> Text des Dokuments:
______

An einer Stelle sagt der Mann im Film: „Einen normalen Mann kann man nicht von seinem Wunsch heilen, mit einer Frau eine Beziehung zu haben. Genauso ist es auch bei einem Pädophilen.“ Können Pädophile überhaupt ein erfülltes Leben führen?

Wagner:
Wir haben auch Patienten, die nicht exklusiv pädophil sind, sondern auch sexuelle Beziehungen mit Erwachsenen leben können. Der sogenannte „Kernpädophile“, der sich ausschließlich sexuell zu Kindern hingezogen fühlt, muss allerdings lernen, seine Sexualität, wenn überhaupt, nur in der Fantasie auszuleben. Doch wie Peter schon angedeutet hat: Es geht nicht nur um das sexuelle Begehren. Auch Pädophile sehnen sich nach Bindung, Akzeptanz und Nähe.

______

> Gezeigtes Material:
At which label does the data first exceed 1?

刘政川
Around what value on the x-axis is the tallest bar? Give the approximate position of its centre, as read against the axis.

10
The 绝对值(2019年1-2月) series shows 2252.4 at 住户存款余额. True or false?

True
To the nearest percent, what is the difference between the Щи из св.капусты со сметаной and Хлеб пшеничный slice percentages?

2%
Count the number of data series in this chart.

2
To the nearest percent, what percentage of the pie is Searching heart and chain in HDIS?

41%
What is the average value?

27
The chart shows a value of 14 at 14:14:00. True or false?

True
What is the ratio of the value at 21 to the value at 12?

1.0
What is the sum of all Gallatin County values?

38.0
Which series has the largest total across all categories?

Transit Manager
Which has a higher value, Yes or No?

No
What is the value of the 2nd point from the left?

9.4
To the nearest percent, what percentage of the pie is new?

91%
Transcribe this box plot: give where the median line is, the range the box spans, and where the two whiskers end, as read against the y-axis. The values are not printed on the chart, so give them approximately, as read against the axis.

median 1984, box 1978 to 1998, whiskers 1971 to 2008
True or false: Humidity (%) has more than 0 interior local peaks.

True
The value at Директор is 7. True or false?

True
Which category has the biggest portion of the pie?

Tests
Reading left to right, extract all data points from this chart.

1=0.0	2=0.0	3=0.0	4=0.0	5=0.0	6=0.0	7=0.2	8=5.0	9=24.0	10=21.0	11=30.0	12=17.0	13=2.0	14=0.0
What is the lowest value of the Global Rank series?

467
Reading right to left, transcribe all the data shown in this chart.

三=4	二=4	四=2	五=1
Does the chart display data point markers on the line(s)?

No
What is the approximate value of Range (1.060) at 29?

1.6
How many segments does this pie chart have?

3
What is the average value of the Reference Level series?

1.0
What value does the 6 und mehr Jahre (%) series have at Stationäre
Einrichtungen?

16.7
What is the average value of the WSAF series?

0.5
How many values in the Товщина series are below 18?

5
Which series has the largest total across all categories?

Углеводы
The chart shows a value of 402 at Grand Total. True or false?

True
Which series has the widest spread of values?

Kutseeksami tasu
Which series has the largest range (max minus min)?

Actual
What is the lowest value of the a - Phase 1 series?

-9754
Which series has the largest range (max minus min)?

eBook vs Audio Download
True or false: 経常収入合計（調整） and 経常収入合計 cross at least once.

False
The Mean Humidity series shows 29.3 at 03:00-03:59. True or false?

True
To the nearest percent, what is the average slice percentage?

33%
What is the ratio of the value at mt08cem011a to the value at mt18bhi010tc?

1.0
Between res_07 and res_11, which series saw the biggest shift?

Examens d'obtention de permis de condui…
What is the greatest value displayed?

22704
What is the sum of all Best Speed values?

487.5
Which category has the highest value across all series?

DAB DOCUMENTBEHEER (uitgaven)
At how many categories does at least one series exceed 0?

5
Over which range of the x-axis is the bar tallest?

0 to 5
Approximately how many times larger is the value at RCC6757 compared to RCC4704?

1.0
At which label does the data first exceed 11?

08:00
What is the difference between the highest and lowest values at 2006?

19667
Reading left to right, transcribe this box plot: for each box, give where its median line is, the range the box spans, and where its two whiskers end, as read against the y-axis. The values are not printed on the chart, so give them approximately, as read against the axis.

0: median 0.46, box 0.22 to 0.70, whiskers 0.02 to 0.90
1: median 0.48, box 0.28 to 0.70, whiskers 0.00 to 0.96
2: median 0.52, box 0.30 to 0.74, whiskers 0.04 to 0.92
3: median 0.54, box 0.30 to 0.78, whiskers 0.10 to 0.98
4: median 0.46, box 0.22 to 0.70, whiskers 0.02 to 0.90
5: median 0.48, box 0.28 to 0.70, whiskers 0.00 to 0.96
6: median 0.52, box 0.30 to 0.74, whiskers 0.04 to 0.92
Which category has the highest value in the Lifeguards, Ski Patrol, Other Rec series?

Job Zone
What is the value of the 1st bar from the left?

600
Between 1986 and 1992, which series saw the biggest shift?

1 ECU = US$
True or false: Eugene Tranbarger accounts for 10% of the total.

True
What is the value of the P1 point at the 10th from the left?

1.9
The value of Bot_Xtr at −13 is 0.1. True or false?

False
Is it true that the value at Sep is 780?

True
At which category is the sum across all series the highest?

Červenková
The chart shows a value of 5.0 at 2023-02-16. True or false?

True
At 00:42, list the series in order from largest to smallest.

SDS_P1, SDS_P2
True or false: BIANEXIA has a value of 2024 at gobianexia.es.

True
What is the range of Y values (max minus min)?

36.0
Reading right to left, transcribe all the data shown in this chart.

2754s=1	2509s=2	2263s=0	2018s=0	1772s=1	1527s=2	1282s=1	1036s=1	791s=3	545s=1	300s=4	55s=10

______

> Aufgaben zur Übung:
(1) Schreiben Sie aus dem Interviewausschnitt über Pädophilie alles von „An einer Stelle“ bis hinunter zu „Akzeptanz und Nähe.“ wortgetreu ab.
(2) Fassen Sie den Interviewausschnitt über Pädophilie in zwei Sätzen zusammen.

> Lösungen je Aufgabe:
(1)
An einer Stelle sagt der Mann im Film: „Einen normalen Mann kann man nicht von seinem Wunsch heilen, mit einer Frau eine Beziehung zu haben. Genauso ist es auch bei einem Pädophilen.“ Können Pädophile überhaupt ein erfülltes Leben führen?

Wagner:
Wir haben auch Patienten, die nicht exklusiv pädophil sind, sondern auch sexuelle Beziehungen mit Erwachsenen leben können. Der sogenannte „Kernpädophile“, der sich ausschließlich sexuell zu Kindern hingezogen fühlt, muss allerdings lernen, seine Sexualität, wenn überhaupt, nur in der Fantasie auszuleben. Doch wie Peter schon angedeutet hat: Es geht nicht nur um das sexuelle Begehren. Auch Pädophile sehnen sich nach Bindung, Akzeptanz und Nähe.

(2) Laut Wagner gibt es Patienten, die nicht ausschließlich pädophil sind und auch sexuelle Beziehungen mit Erwachsenen leben können, während sogenannte Kernpädophile lernen müssen, ihre Sexualität, wenn überhaupt, nur in der Fantasie auszuleben. Dabei geht es nicht nur um sexuelles Begehren, denn auch Pädophile sehnen sich nach Bindung, Akzeptanz und Nähe.